Bridget remained silent as she thought about the implications of Scott’s words.
“Do you hear me?” he demanded in an impatient tone.
“Yes,” she said. “But I’m having a disbelief moment. My skepticism meter is on red. Go on,” she ordered, glancing in the direction the attacker fled to make sure he didn’t return. The blood trail clear and the man must be losing a lot of it. Nevertheless, she kept the machete at hand.
“Someone buried these documents in the bowels of Warsaw’s national museum and the curator, an old friend of my college mentor, asked me to take a look at them. The Arabic writing alone is from the seventh to the ninth century. I’m still working on dating the Greek and Latin. But it’s earlier.”
“My God, Scott, you’re not for real?” Bridget’s voice conveyed her misgivings. Could her younger brother find something so significant in his first summer after graduation? Even if he could, and she doubted it, she didn’t believe it would make any difference to his career. She again scanned in the direction the attacker fled, but saw nothing.
She also used the moment to realize that from her own experiences, she knew that the old boys of the academic world would endeavor to cut Scott out of any credit for any discovery he might make.
“I’m calling you,” Scott continued, “because I also found two pages of Latin text that begins, Ego Petrus, Apostolus Jesu Christi (I am Peter, Apostle of Jesus Christ). Do you realize what that could mean, sis? This text could reveal whether Pet
er admitted Jesus married the Magdalene, that he faked the resurrection, or he had a son. I know that sounds crazy, but others have postulated such things. This document might confirm or forever silence the speculation. How about that?”
Bridget rolled her eyes upward, trying to think of a way to counter Scott’s claim. She didn’t believe what he said and he hadn’t convinced her of anything. He needed to be much more careful of such wild academic claims. They could ruin him or get him killed by some religious fanatic. She waited for him to continue.

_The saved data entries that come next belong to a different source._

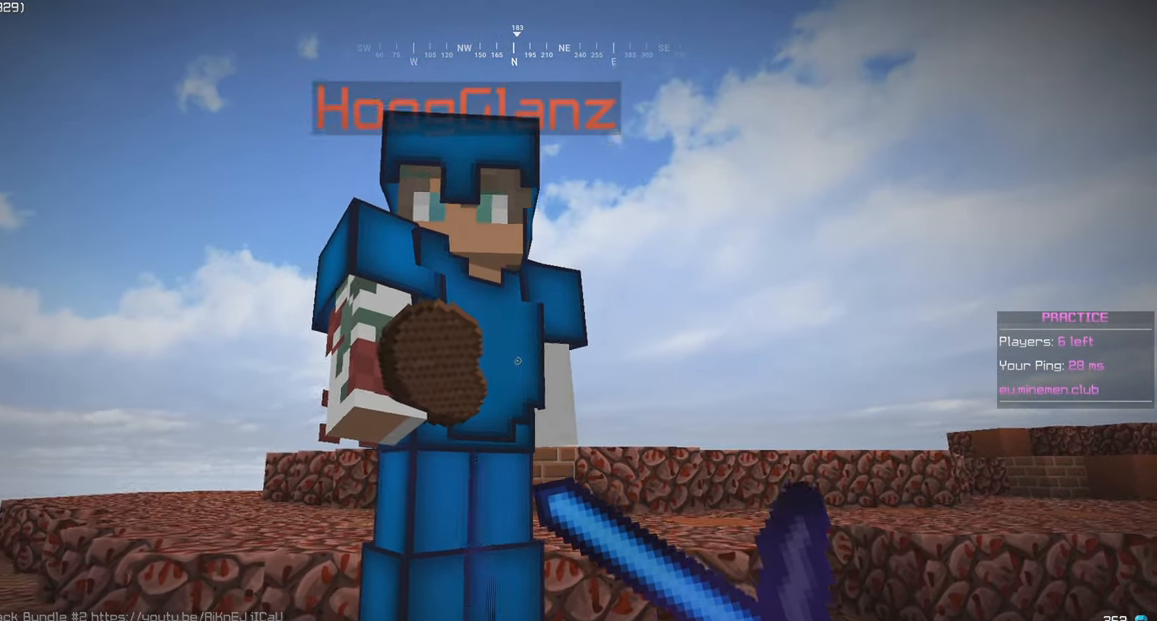
{"keys": ["s"], "mouse": ["right"], "events": []}
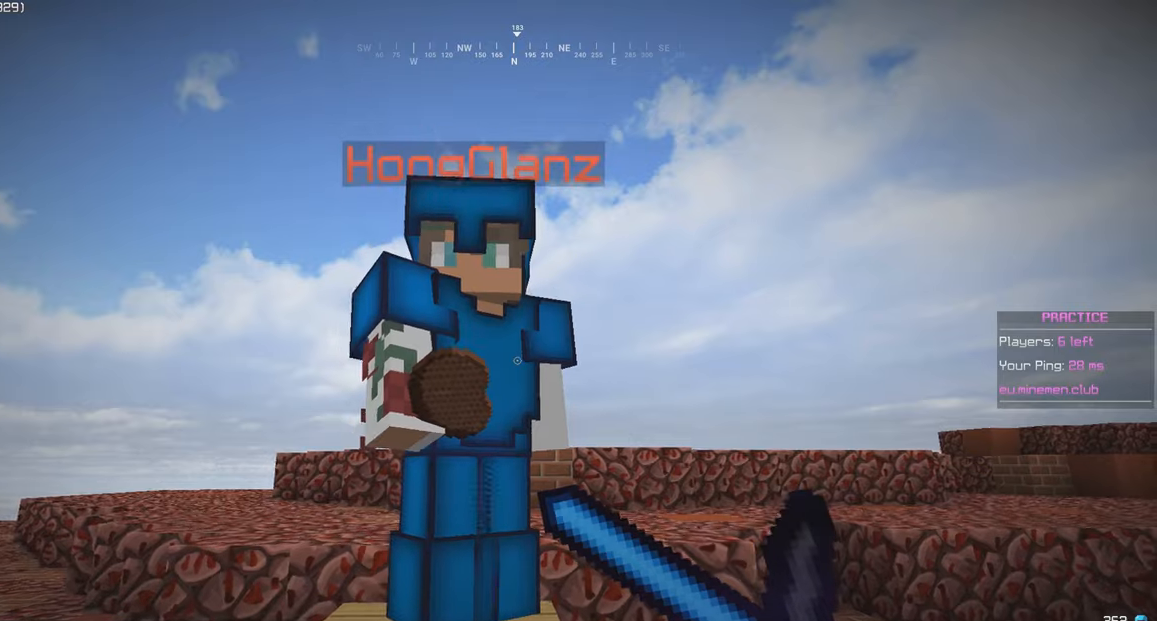
{"keys": [], "mouse": ["right"], "events": [[50, "s", "up"]]}
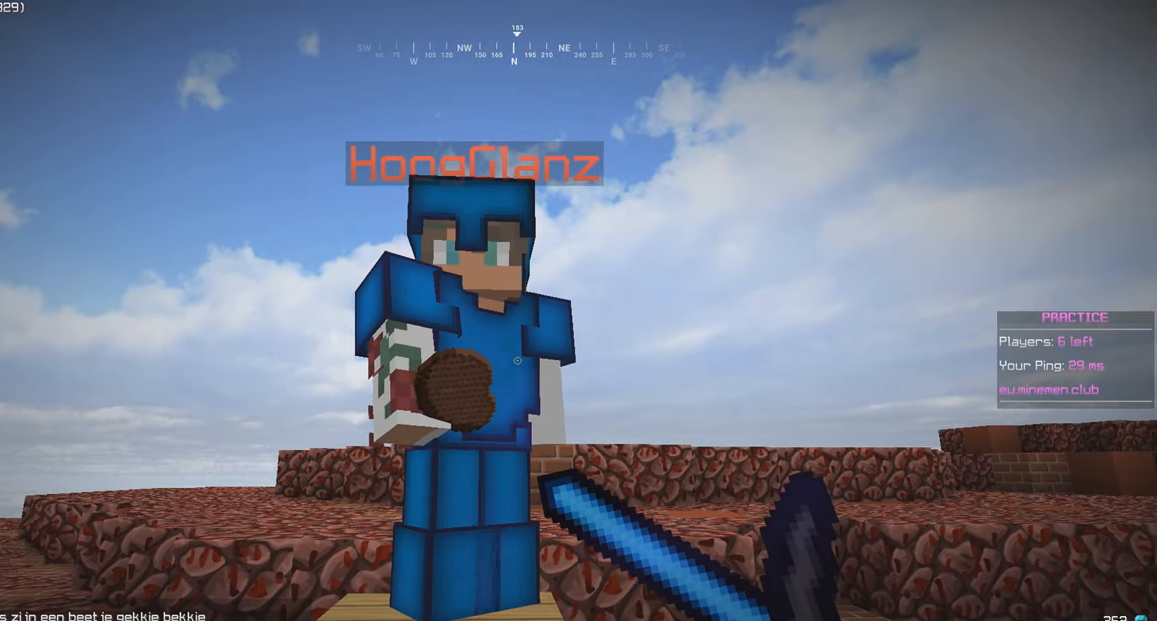
{"keys": [], "mouse": ["right"], "events": []}
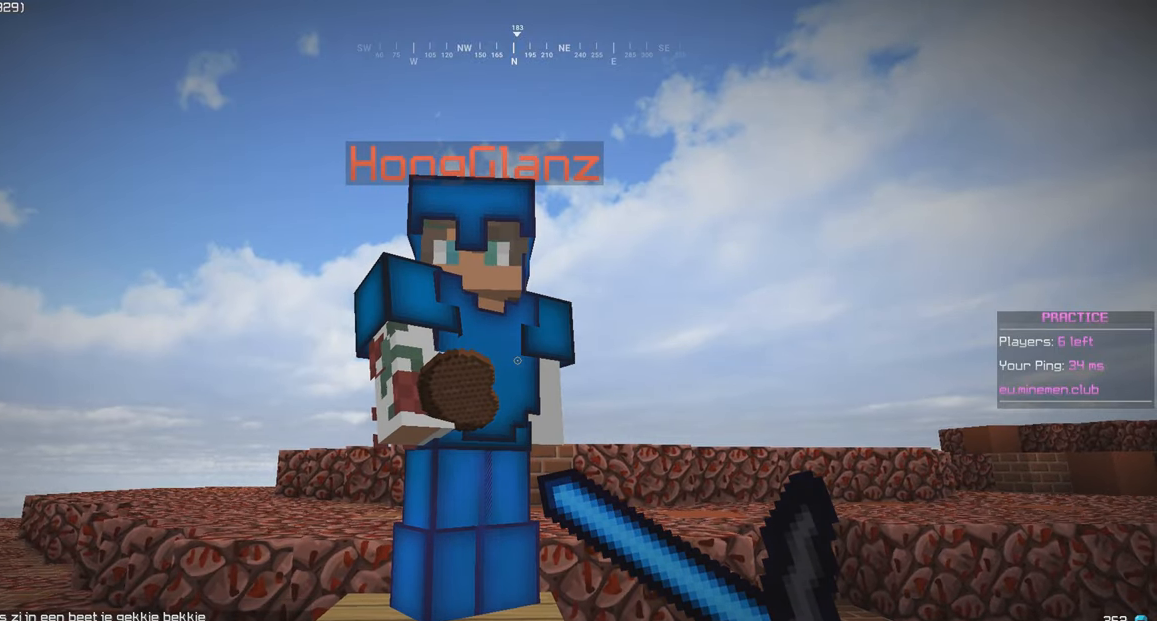
{"keys": [], "mouse": ["right"], "events": []}
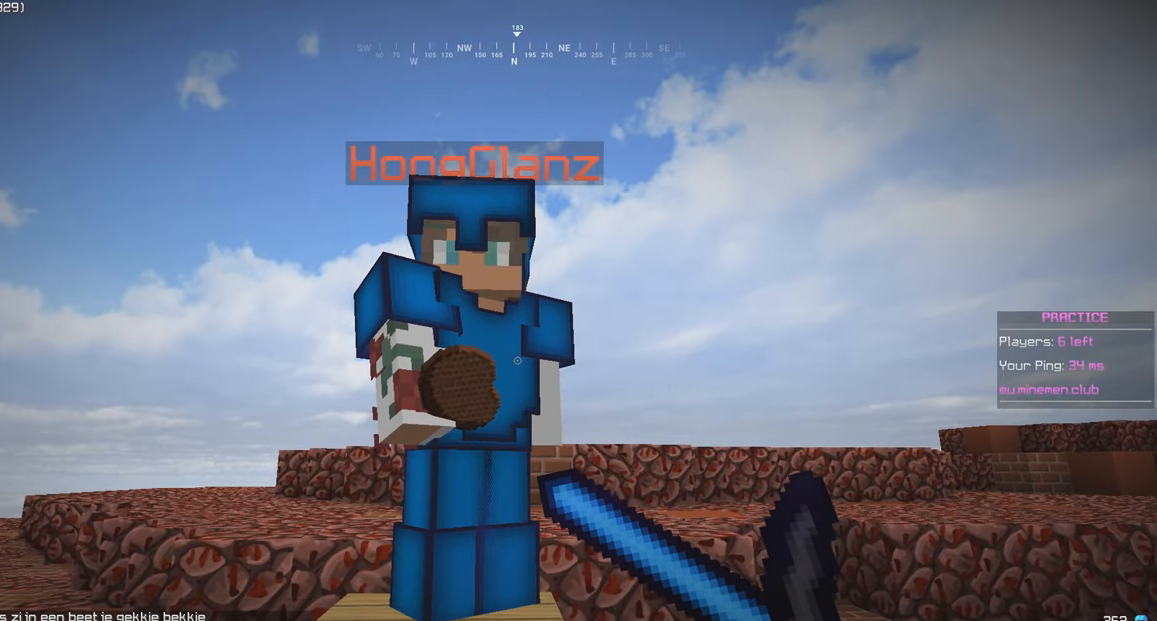
{"keys": [], "mouse": ["right"], "events": []}
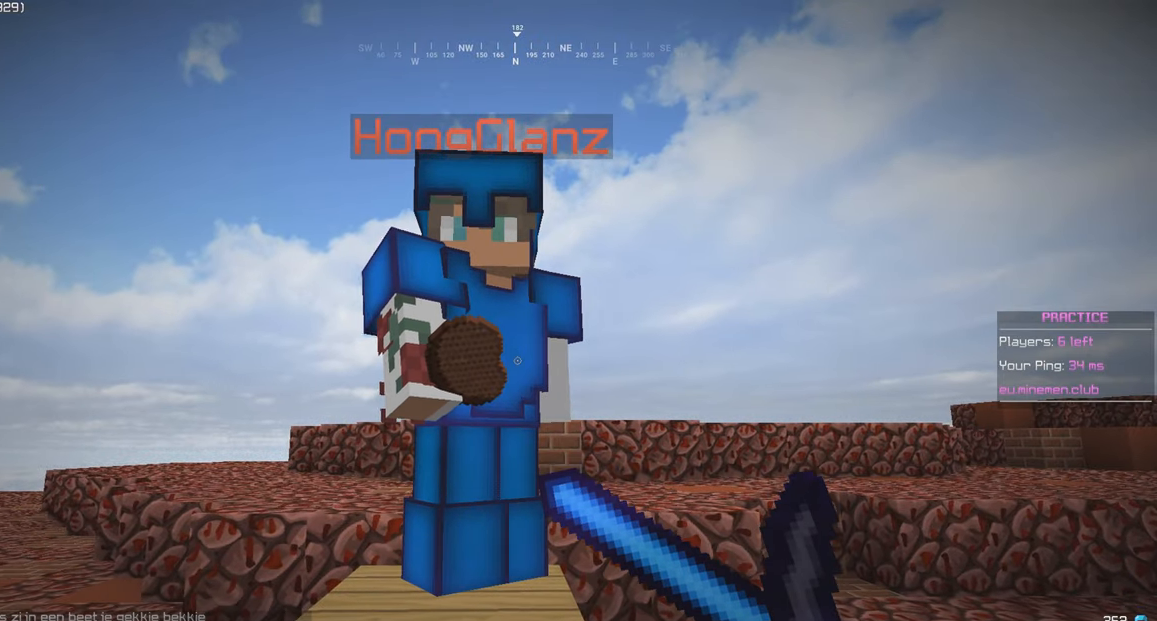
{"keys": [], "mouse": [], "events": [[350, "mouse_right", "up"]]}
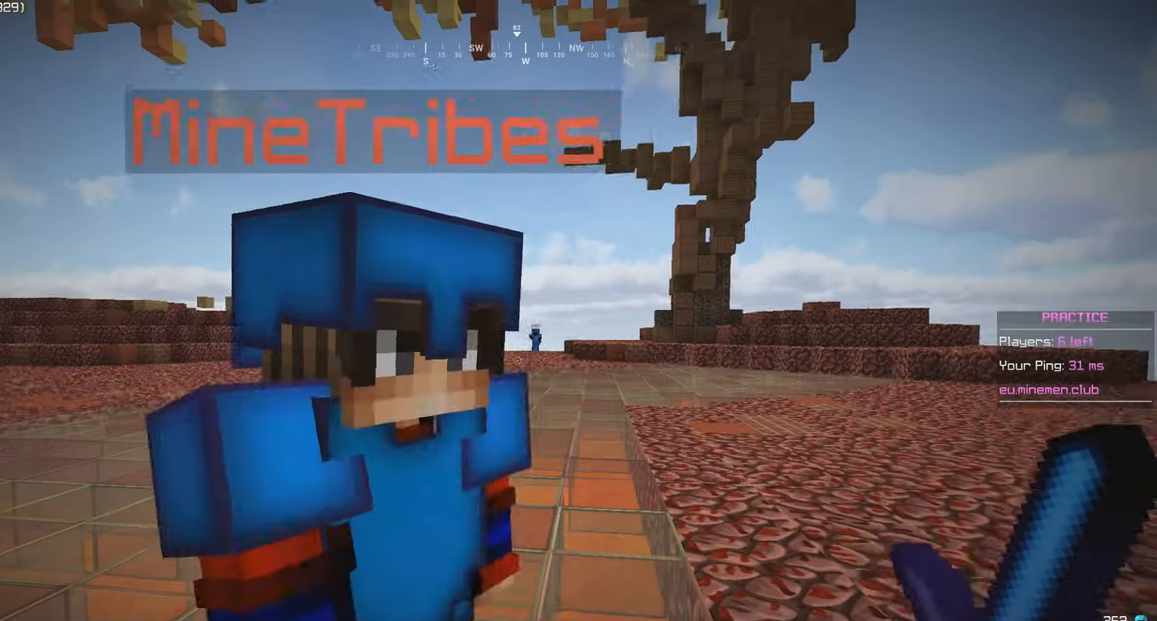
{"keys": [], "mouse": [], "events": []}
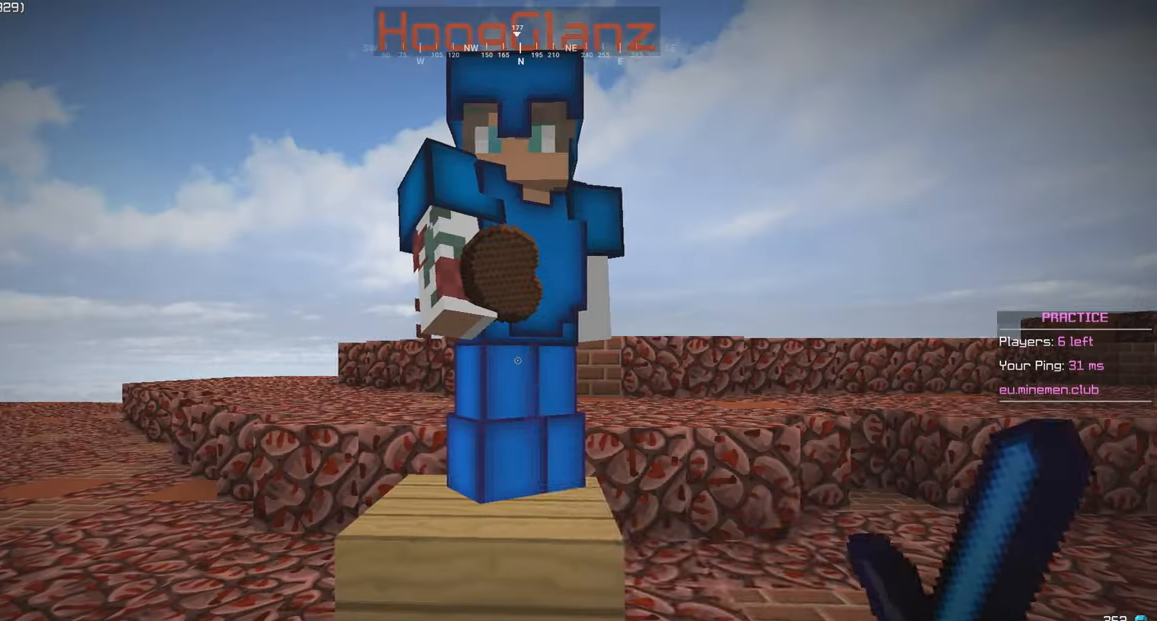
{"keys": [], "mouse": ["right"], "events": [[17, "mouse_right", "down"]]}
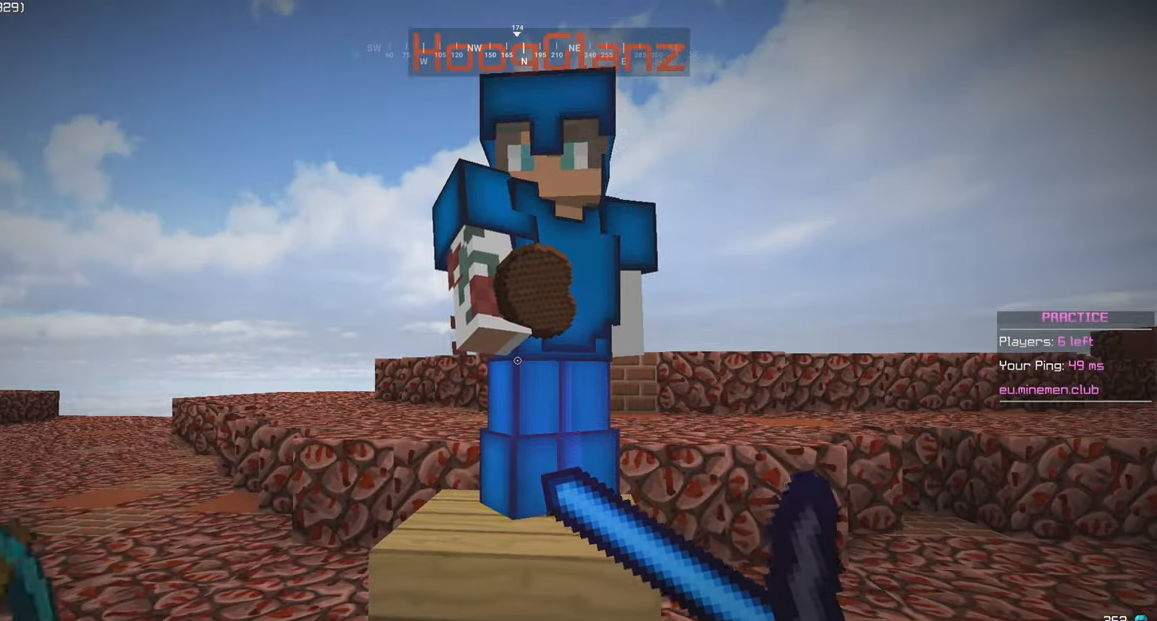
{"keys": [], "mouse": ["right"], "events": []}
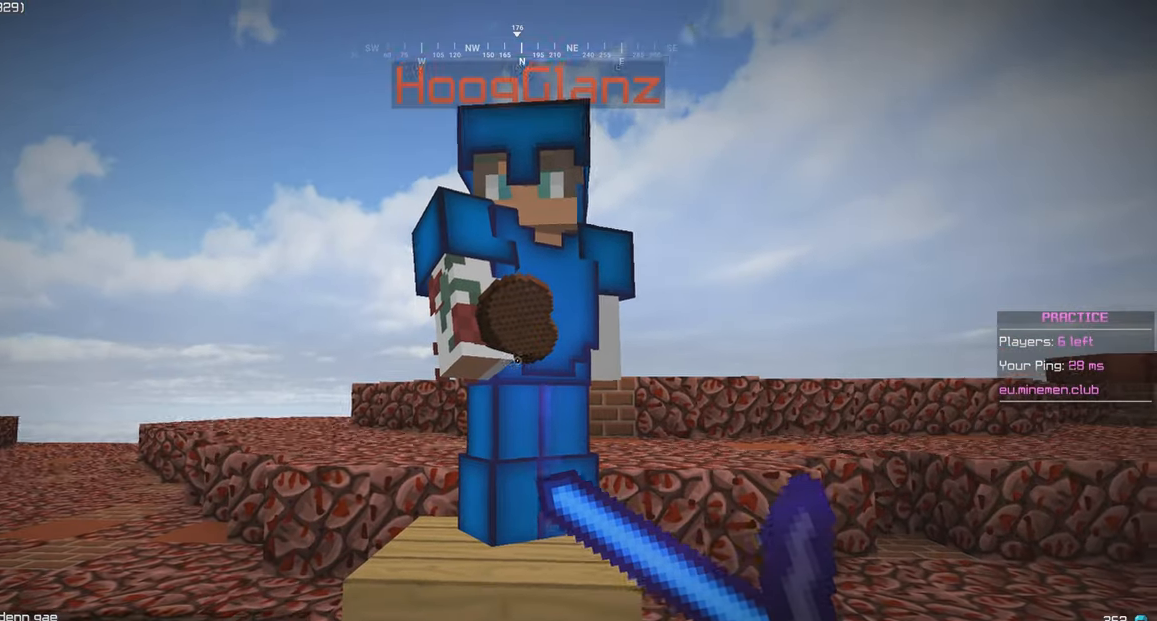
{"keys": [], "mouse": ["right"], "events": []}
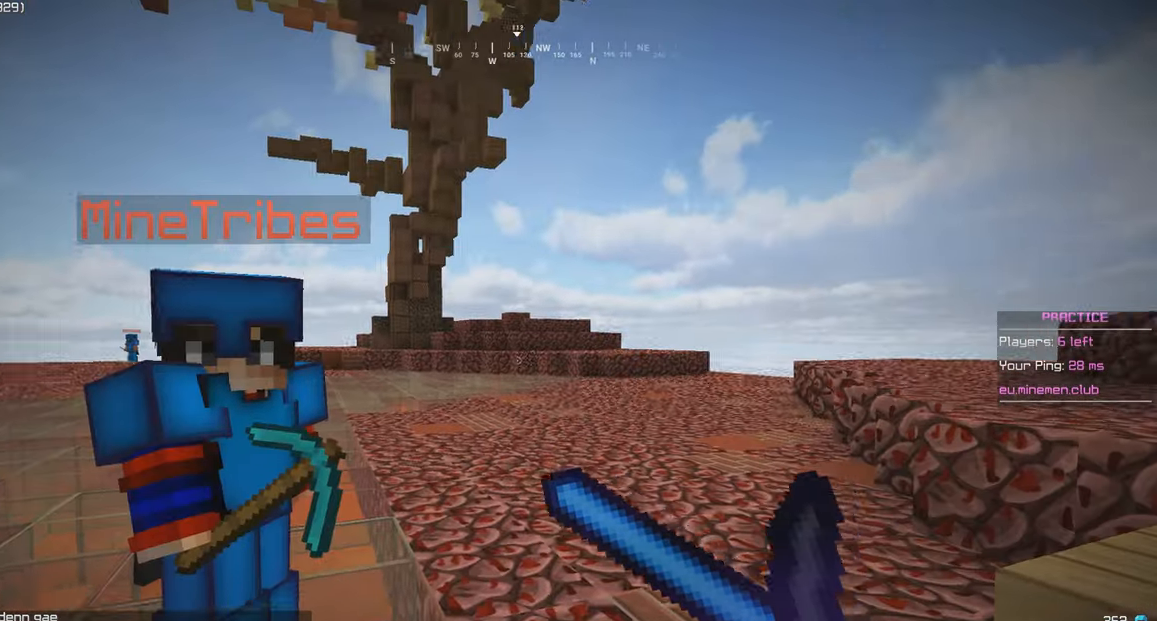
{"keys": [], "mouse": [], "events": [[50, "mouse_right", "up"], [117, "w", "down"], [300, "w", "up"]]}
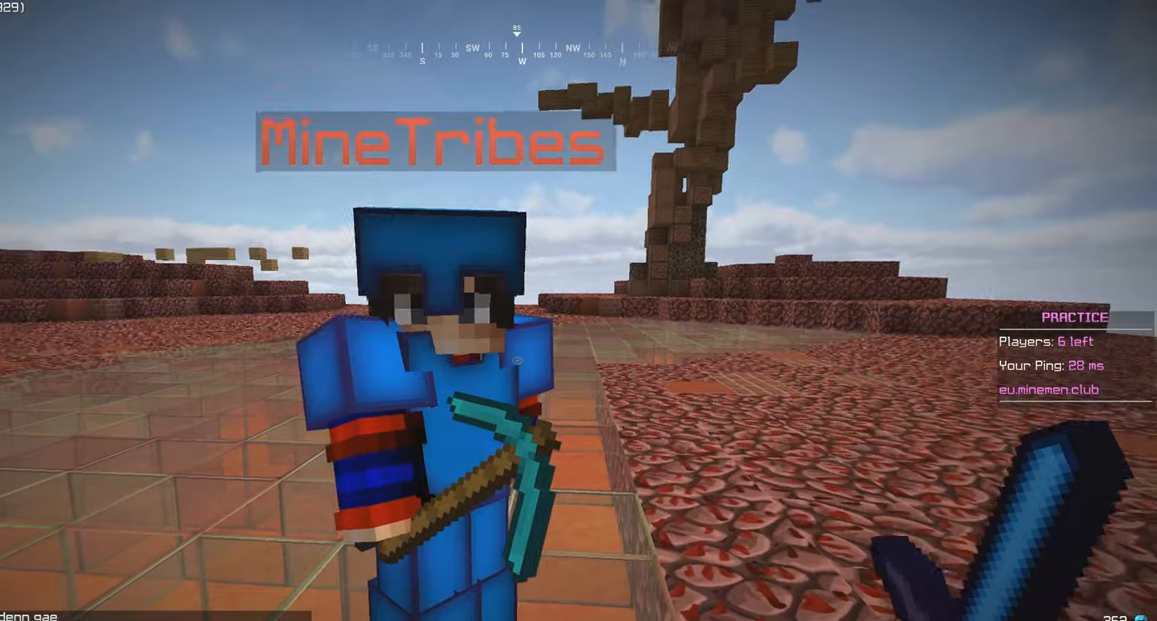
{"keys": [], "mouse": [], "events": []}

“I’m more intrigued by the Arabic texts,” Scott said. “Something like those could potential cause a significant change in one of the world’s major religions — even start a war in Islam. Christianity might get a jolt from something Peter wrote if any of this can be authenticated.”
“Don’t get carried away,” Bridget said.
“Tone down your disbelief. Believe me, it’s for real,” Scott continued. “The curator doesn’t know what I’ve found. This is my doctorate field. I know what I’m talking about and I need your help.”
She ignored his request and moved over to her truck where her assistants lay tied up on the ground. They had surrendered as soon as they saw the renegades, fearing for their lives.
“I don’t see how this is possible. Not at all.” She held the phone in her left hand and sliced the binds holding her helpers. She then stuck the blood soaked blade in the ground. “Besides, why should I help you? I don’t even like you anymore.”
Once she set free all the helpers, she signaled to them to get the truck ready to leave as she continued her conversation.
“Come on, sis, give me a break. Please forget what happened. Would you quit bringing that up? It’s old news and never was all that big of a deal. But this— this is important.” He paused to let his plea sink in. “Listen, the real mystery is the Greek texts. These are, by my best guess, hundreds of years old. They may be copies of some more ancient text.”